● **WHAT YOU ARE ASKED TO DO**
Copy the items word for word, from the very start through the line containing "10: (710, 1498)", including both ends. Omit the pictures from your answer.
(DATA TO EXAMINE)
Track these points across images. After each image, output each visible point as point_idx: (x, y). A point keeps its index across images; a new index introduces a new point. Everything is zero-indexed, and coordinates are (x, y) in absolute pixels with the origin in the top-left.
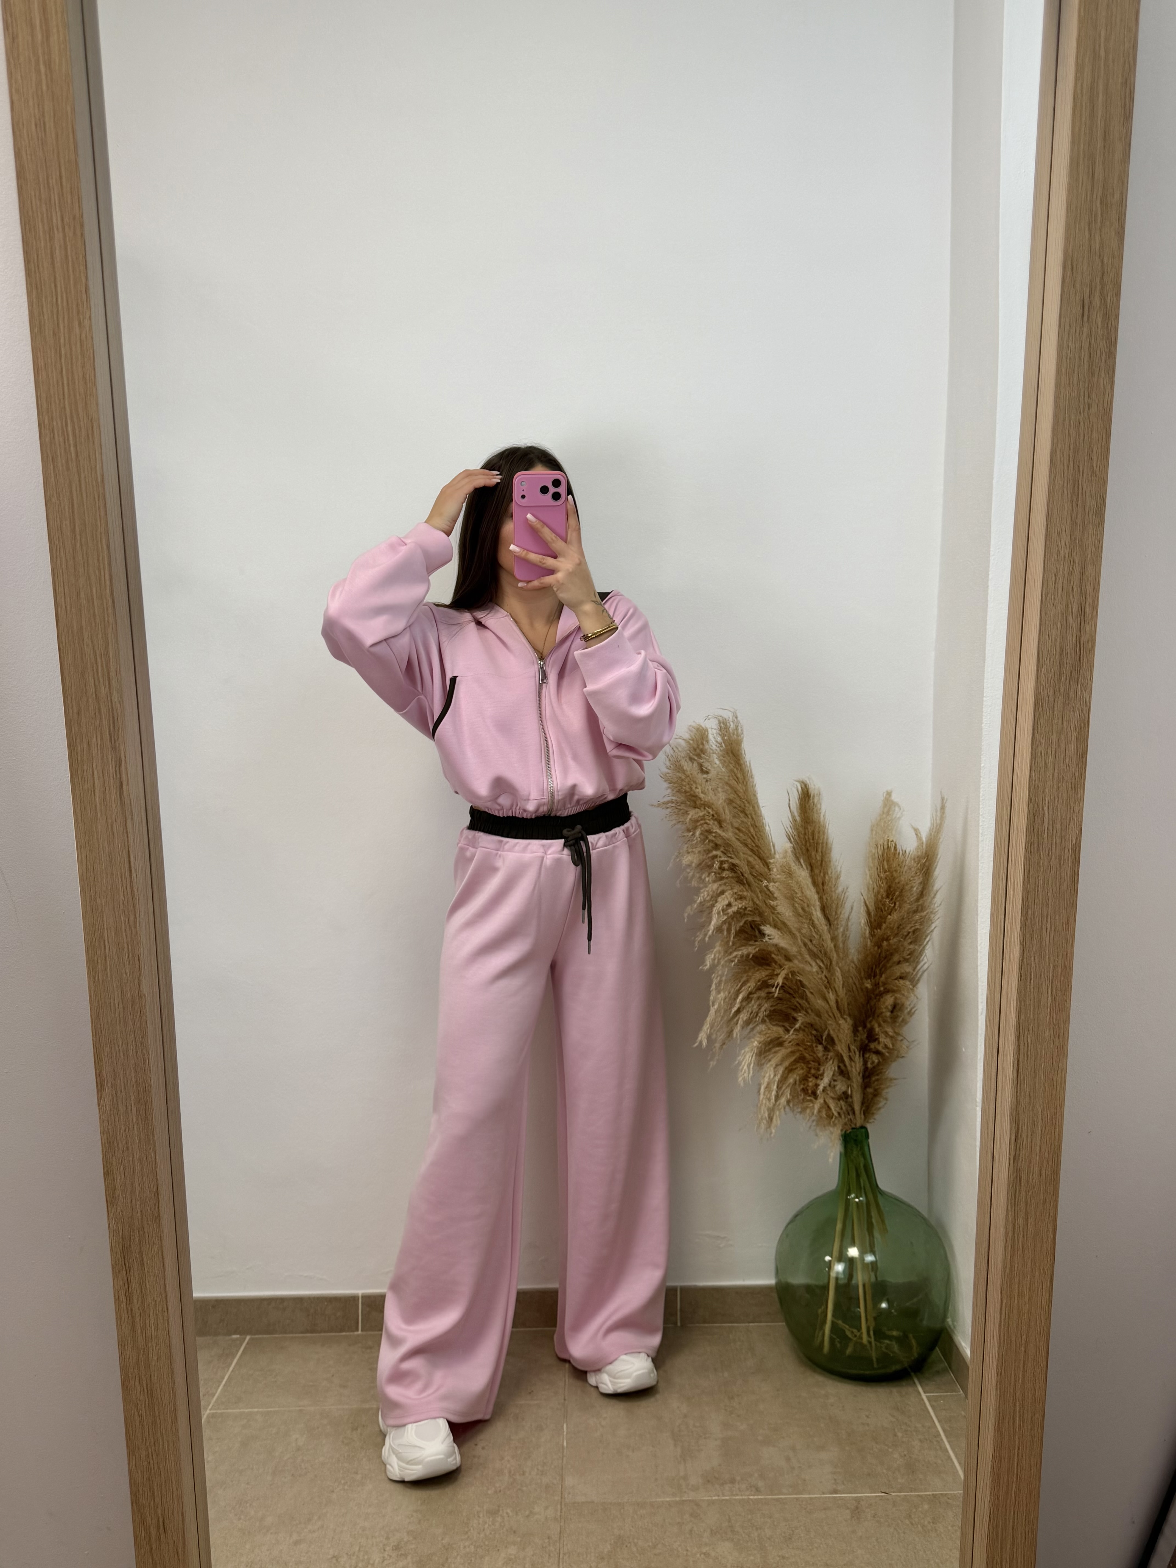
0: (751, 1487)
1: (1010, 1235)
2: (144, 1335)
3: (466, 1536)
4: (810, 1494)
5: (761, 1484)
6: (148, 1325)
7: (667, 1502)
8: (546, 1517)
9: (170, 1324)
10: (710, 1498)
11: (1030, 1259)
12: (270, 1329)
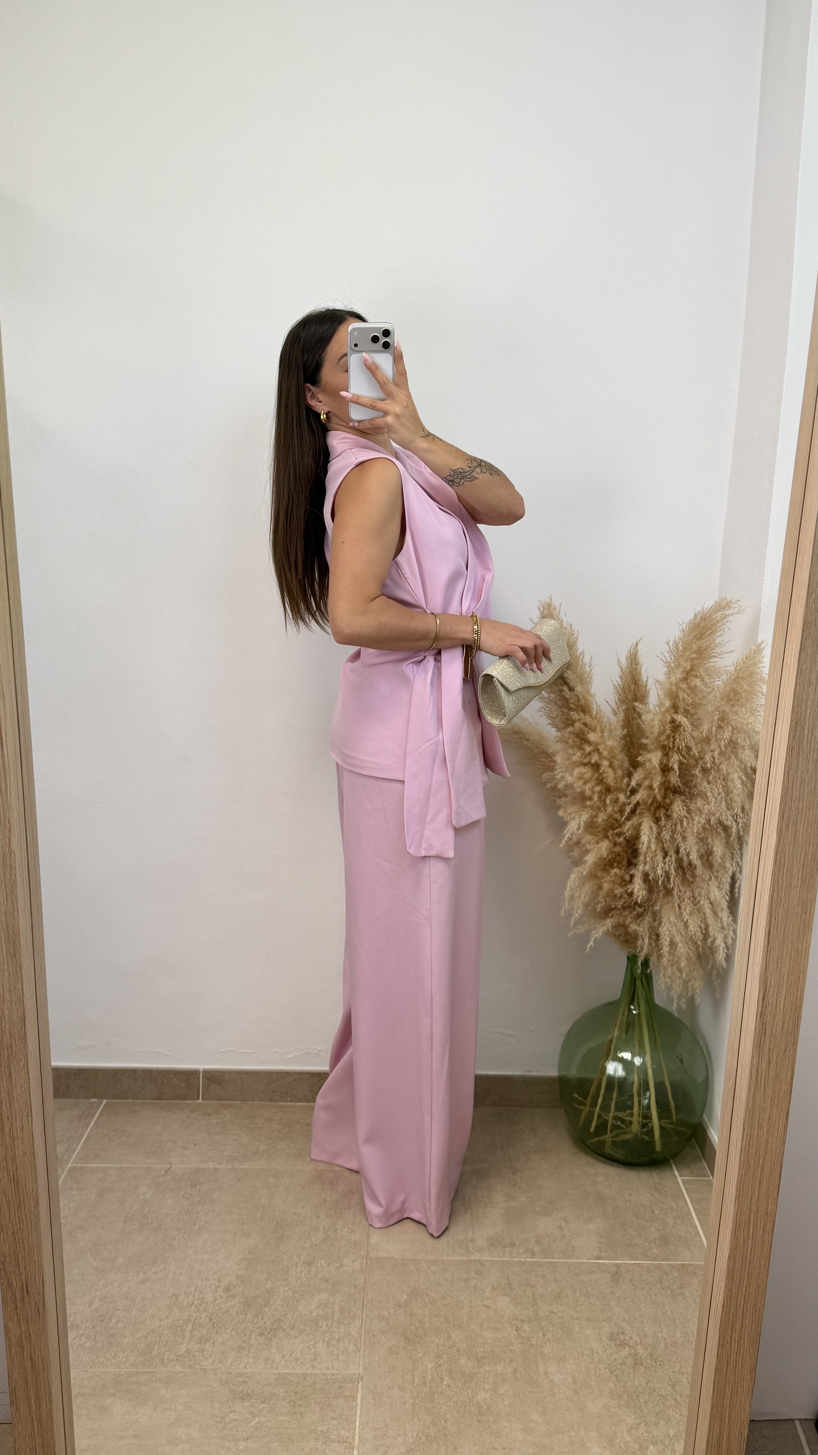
0: (528, 1251)
1: (754, 1076)
2: (11, 1135)
3: (286, 1283)
4: (577, 1259)
5: (536, 1249)
6: (14, 1127)
7: (456, 1260)
8: (354, 1269)
9: (33, 1127)
10: (493, 1259)
11: (770, 1098)
12: (123, 1095)
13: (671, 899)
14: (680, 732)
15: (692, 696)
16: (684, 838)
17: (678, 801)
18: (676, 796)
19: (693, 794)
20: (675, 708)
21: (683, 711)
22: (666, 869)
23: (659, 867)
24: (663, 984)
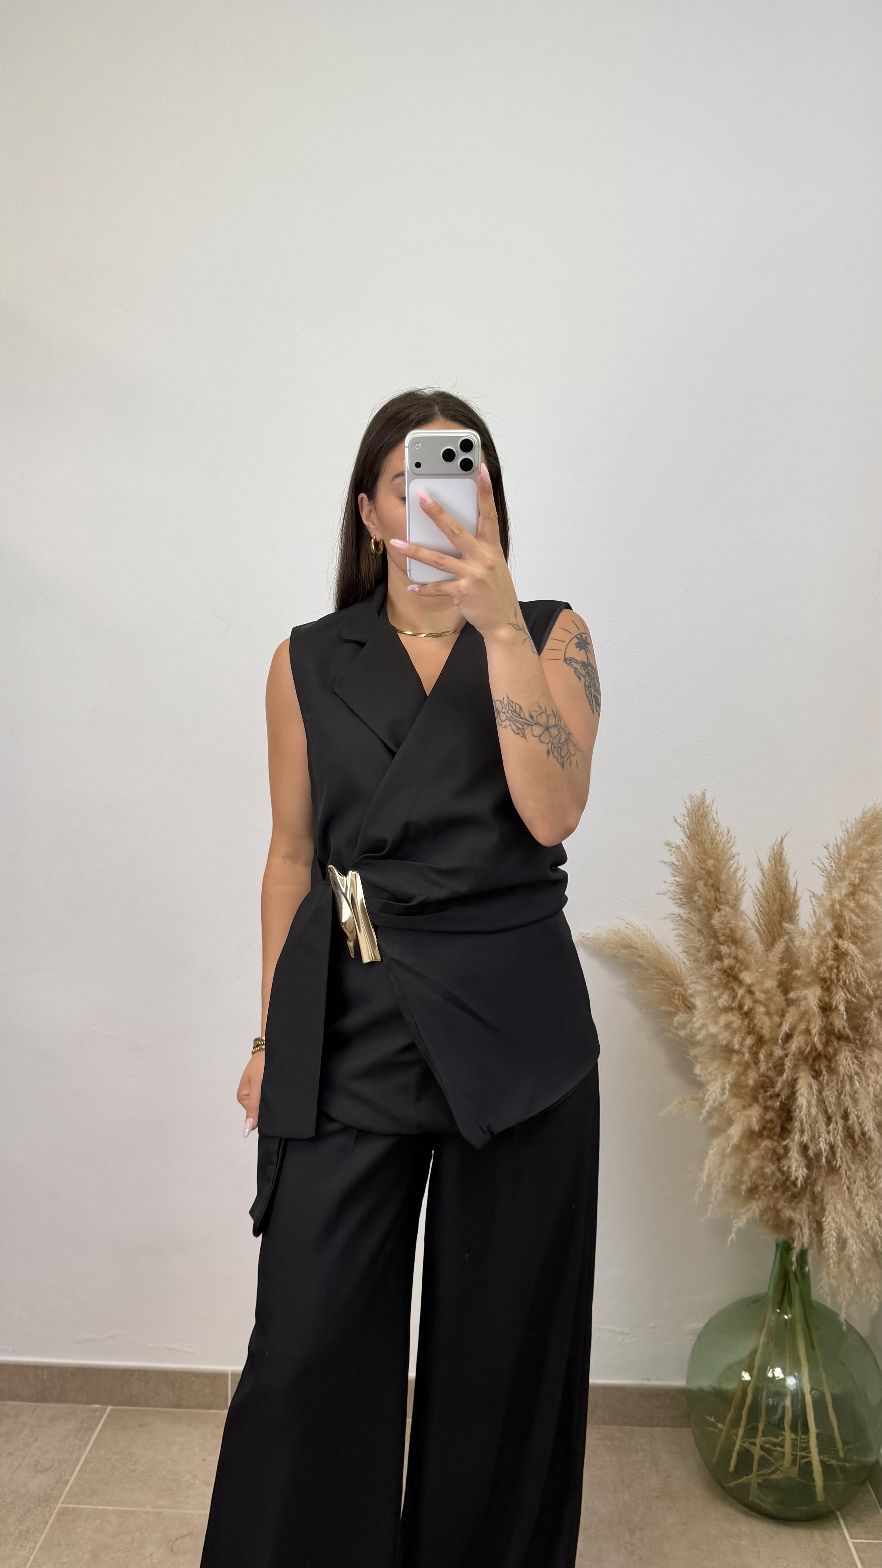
12: (132, 1401)
13: (836, 1178)
14: (846, 960)
15: (863, 917)
16: (855, 1101)
17: (845, 1051)
18: (841, 1043)
19: (867, 1043)
20: (839, 931)
21: (850, 935)
22: (830, 1140)
23: (821, 1139)
24: (827, 1286)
(End DATA TO EXAMINE)
● **EXERCISE OUTPUT**
Track these points across images. After each image, output each visible point as point_idx: (x, y). A point keeps its index across images; a new index introduces a new point. Everything is zero-indexed, and coordinates are (x, y) in absolute pixels with the origin in the top-left.
0: (751, 1487)
1: (1010, 1235)
2: (144, 1335)
3: (466, 1536)
4: (810, 1494)
5: (761, 1484)
6: (148, 1325)
7: (667, 1502)
8: (546, 1517)
9: (170, 1324)
10: (710, 1498)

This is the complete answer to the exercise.